Wednesday, August 1, 2007

"Stuff" by Paul Graham

Here is an interesting article that studies our accumulation of "stuff".

Here is my commentary...

Many of the things said in the article on "Stuff" were intriguing. As a Professional Organizer, I find that books do fall under the same category of stuff people accumulate.Books are seldom used more than once and are often left untouched. They collect dust which isn't healthy and add a lot of weight to a move. Psychologically, a sitting book can eat away at a person who had intended to read it/study it making them feel guilty and lowering their self-esteem. I have not met many people in my life who have read a non-reference book more than once. A huge percentage of books go untouched entirely. We have the dream of reading them some day. Books in some fields are outdated the moment they are published.
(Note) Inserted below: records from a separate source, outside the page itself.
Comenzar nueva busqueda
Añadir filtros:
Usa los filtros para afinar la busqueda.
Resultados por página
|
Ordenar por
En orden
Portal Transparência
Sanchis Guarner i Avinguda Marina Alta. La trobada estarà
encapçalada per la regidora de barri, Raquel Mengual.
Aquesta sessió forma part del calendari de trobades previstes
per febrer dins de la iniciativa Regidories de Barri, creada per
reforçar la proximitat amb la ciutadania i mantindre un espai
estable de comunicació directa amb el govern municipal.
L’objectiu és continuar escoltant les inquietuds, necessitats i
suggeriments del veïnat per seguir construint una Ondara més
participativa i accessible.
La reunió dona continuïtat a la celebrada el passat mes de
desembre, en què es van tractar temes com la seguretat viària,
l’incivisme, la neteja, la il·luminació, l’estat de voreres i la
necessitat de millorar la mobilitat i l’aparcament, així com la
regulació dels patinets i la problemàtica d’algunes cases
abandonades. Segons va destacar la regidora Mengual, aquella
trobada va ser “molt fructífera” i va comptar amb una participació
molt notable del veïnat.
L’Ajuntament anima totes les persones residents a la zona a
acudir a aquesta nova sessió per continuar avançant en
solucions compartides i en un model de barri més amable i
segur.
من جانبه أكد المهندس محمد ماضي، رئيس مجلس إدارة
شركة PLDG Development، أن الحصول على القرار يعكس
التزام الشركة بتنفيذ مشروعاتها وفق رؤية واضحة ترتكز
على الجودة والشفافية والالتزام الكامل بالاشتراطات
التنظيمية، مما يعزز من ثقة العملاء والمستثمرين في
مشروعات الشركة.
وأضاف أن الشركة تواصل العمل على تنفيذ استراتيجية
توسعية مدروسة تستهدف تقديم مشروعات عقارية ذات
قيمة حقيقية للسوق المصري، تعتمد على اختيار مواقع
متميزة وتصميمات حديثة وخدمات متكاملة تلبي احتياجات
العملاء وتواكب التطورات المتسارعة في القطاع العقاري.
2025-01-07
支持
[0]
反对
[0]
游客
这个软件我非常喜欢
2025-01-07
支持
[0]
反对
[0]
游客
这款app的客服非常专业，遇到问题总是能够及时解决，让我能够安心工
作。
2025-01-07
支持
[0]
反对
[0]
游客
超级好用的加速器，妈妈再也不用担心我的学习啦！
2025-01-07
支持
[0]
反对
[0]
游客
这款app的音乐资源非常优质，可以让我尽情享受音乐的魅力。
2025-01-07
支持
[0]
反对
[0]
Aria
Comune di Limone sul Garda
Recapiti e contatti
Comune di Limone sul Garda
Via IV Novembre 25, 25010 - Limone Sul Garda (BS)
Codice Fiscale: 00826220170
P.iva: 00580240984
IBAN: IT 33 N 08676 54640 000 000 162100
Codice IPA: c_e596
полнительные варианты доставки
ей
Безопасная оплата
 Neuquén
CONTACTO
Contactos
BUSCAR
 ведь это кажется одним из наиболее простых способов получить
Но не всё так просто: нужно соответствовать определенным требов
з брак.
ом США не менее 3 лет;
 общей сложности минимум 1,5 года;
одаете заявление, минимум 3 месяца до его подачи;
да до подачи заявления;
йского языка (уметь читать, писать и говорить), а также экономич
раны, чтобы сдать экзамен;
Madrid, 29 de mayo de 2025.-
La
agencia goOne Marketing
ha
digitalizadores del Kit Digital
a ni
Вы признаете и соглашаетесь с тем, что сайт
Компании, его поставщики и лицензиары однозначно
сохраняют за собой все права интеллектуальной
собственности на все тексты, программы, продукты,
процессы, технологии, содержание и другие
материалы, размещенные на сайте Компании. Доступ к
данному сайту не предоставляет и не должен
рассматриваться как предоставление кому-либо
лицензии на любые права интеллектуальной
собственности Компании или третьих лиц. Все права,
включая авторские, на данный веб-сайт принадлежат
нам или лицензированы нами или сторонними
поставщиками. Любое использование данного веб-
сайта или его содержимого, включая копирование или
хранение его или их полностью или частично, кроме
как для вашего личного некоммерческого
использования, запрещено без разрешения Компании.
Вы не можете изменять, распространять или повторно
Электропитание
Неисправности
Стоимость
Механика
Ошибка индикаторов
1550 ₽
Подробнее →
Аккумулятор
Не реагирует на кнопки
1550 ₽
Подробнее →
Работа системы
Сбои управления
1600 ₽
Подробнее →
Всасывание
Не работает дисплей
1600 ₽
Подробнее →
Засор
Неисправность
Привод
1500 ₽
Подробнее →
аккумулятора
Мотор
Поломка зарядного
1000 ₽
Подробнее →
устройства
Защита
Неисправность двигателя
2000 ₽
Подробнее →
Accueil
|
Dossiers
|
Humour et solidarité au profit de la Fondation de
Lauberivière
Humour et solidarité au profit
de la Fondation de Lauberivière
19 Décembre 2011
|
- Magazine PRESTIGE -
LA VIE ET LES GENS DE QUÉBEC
With the advent of the Internet and the availability it brings to information, we no longer need to keep as much stuff as reference. The Internet brings up-to-date information to our finger tips the moment we need it without adding clutter to our home. Think recipes, for example, for decades people have been collecting recipe books. Recipe books are often bought on impulse, sometimes go out of style, and many old ones are no longer considered healthy. The Internet can be overwhelming, but it provides a wealth of recipes. Imagine the space available if one's recipe collection was thinned down to family recipes and selected favorites from the books.While books are treasured by some and a status symbol for others, for many they are equally "stuff" adding to clutter in the home.

For those struggling to part with books, focus more on the future than on the existing collection. Once we have spent money, it is hard to "waste it". So, instead, remind yourself next time you want to buy a book, to think about whether you really need it and what will your need be for it down the line. Consider treating books stores like libraries, one does not need to walk out with a book.
Here is a strategy that you can use...
1) Changing your buying habit in the future will help keep the collection from growing.
2) Begin to weed out the items from the collection that you are not attached to, will never read, or have no use for. Start with a quick glance at the shelf, anything you see that you can quickly pull out, do so. Skip anything that causes you to ponder.
3) For the tougher books, give yourself some time to think about whether you really need them. Ask for help, discuss your thoughts with someone else and see what they think.
4) When you are ready, consider the idea that you could be helping someone else by providing the resources they need which are no longer needed by you. Donate the books to Friends of the Library, Craigslist, or FreeCycle.